The magnetocaloric effect of antiperovskites was primarily reported in Mn₃GaC^[36]. The collinear AFM- intermediate magnetic transition of Mn₃GaC showing a first-order characteristic can be controlled by an external magnetic field, generating the magnetocaloric effect. Figure 11A shows the temperature dependence of the maximum value of magnetic entropy change ΔS_mag. The peak of ΔS_mag reaches 17 J/(kg·K) when the external magnetic field is 10 kOe, and the peak value broadens to a "platform" shape with further increase of the magnetic field. In addition, by introducing C vacancies, the magnetic properties of Mn₃GaC were changed, thereby affecting the magnetocaloric effect^[37]. The magnetic entropy of Mn₃GaC_0.78 decreased to 3.7 J/kg·K under a 5 T magnetic field. In Mn_3-xCo_xGaC, Co doping can reduce the first-order phase transition temperature from 164 K to 100 K without a significant decrease of magnetic entropy and realize the magnetocaloric effect covering a wider temperature range (50-160 K)^[38].

Figure 11. Magnetocaloric effect of (A) Mn₃GaC^[36] and (B) Mn₃Cu_0.89N_0.96^[39].

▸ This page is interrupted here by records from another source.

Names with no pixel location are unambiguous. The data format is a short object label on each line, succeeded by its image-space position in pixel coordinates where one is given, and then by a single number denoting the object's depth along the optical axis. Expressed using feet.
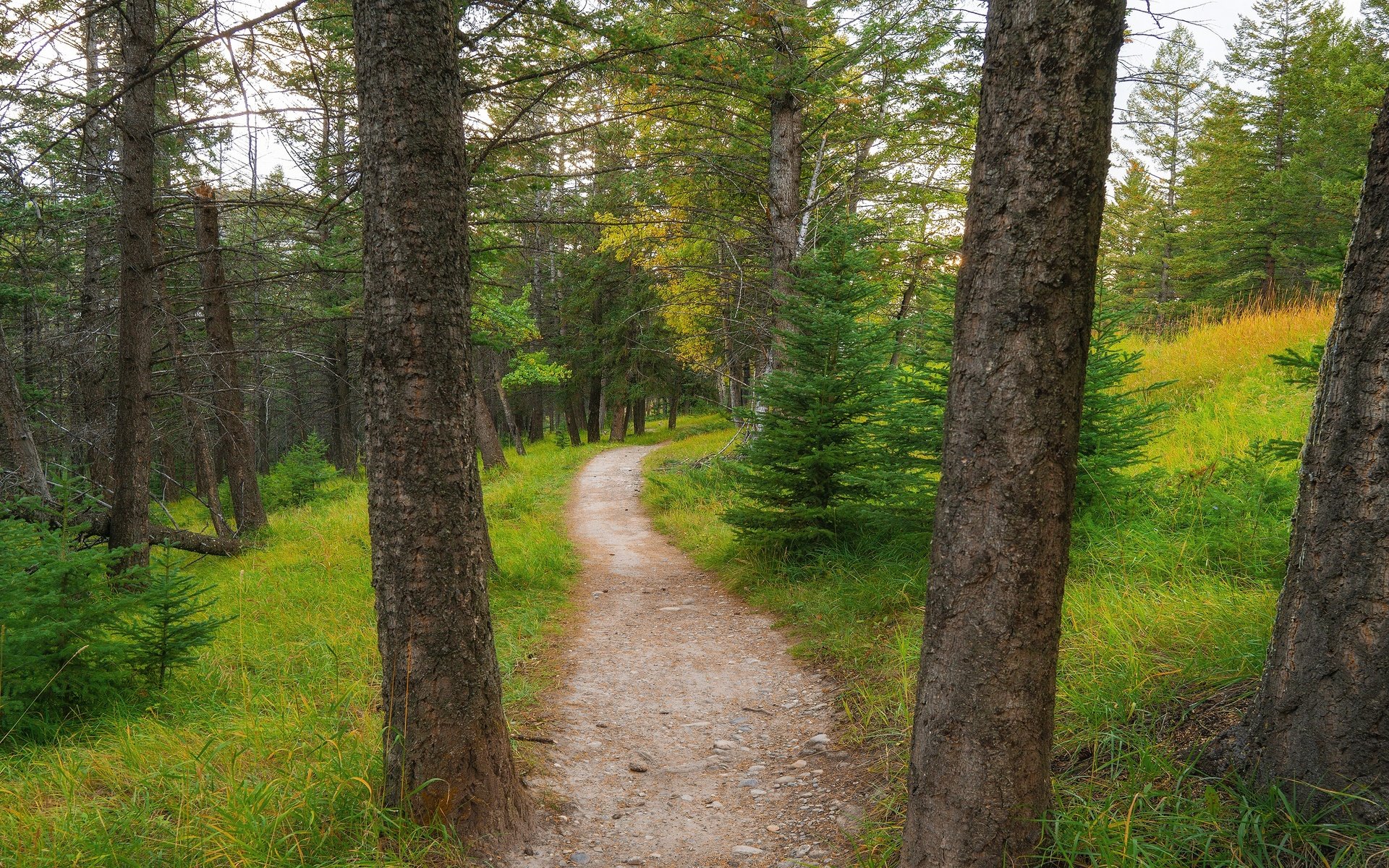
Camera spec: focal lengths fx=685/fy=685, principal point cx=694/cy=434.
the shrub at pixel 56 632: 12.86
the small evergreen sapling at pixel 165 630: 14.64
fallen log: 20.53
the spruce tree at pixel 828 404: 22.50
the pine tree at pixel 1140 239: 95.35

A large magnetic entropy change was observed in Mn₃Cu_0.89N_0.96^[39] [Figure 11B]. By introducing vacancies, the onset of the FIM-PM transition is slightly reduced from 150 K of Mn₃CuN to 147.7 K of Mn₃Cu_0.89N_0.96, and a new non-coplanar FIM structure with an orthorhombic symmetry was determined. The total entropy change of Mn₃Cu_0.89N_0.96 obtained by DSC is about 60 J/kg·K, while the maximum magnetic entropy change ΔS_mag is 13.52 J/kg·K under a magnetic field of 50 kOe near the temperature of FIM-PM transition. Neutron diffraction results indicate that the magnetic entropy change of Mn₃Cu_0.89N_0.96 is caused by the magnetic transition from the AFM to the FM component in the tetragonal phase and the phase transition from cubic to tetragonal under a magnetic field.

Barocaloric effect

A significant barocaloric effect is expected when strong cross-correlations between the volume and magnetic order appear in materials. In 2015, Matsunami et al. reported the giant barocaloric effect enhanced by the frustration of the AFM phase in Mn₃GaN^[40]. As shown in Figure 12A, when a hydrostatic pressure change of 139 MPa is applied, Mn₃GaN exhibits an entropy change of 22.3 J kg^-1 K^-1. By applying a depressurization of 93 MPa, the change of adiabatic temperature is determined to be about 5 K. Matsunami et al. further suggests that the magnitude of the barocaloric effect of Mn₃GaN is determined by the volume change at the transition and stability of the AFM phase against the pressure^[40]. In 2018, Boldrin et al. further investigated the barocaloric effect in the geometrically frustrated antiferromagnet Mn₃NiN [Figure 12B]^[41]. It is worth noting that a large barocaloric entropy change, which is a factor of 1.6 than that of Mn₃GaN, is observed. Boldrin et al. proposed that the barocaloric effect of Mn₃NiN originates from multisite exchange interactions amongst the local Mn magnetic moments and their coupling with itinerant electron spins^[41].

Figure 12. (A) The entropy change of Mn₃GaN under different hydrostatic pressures as a function of temperature^[40]; (B) isothermal entropy and adiabatic temperature changes^[41].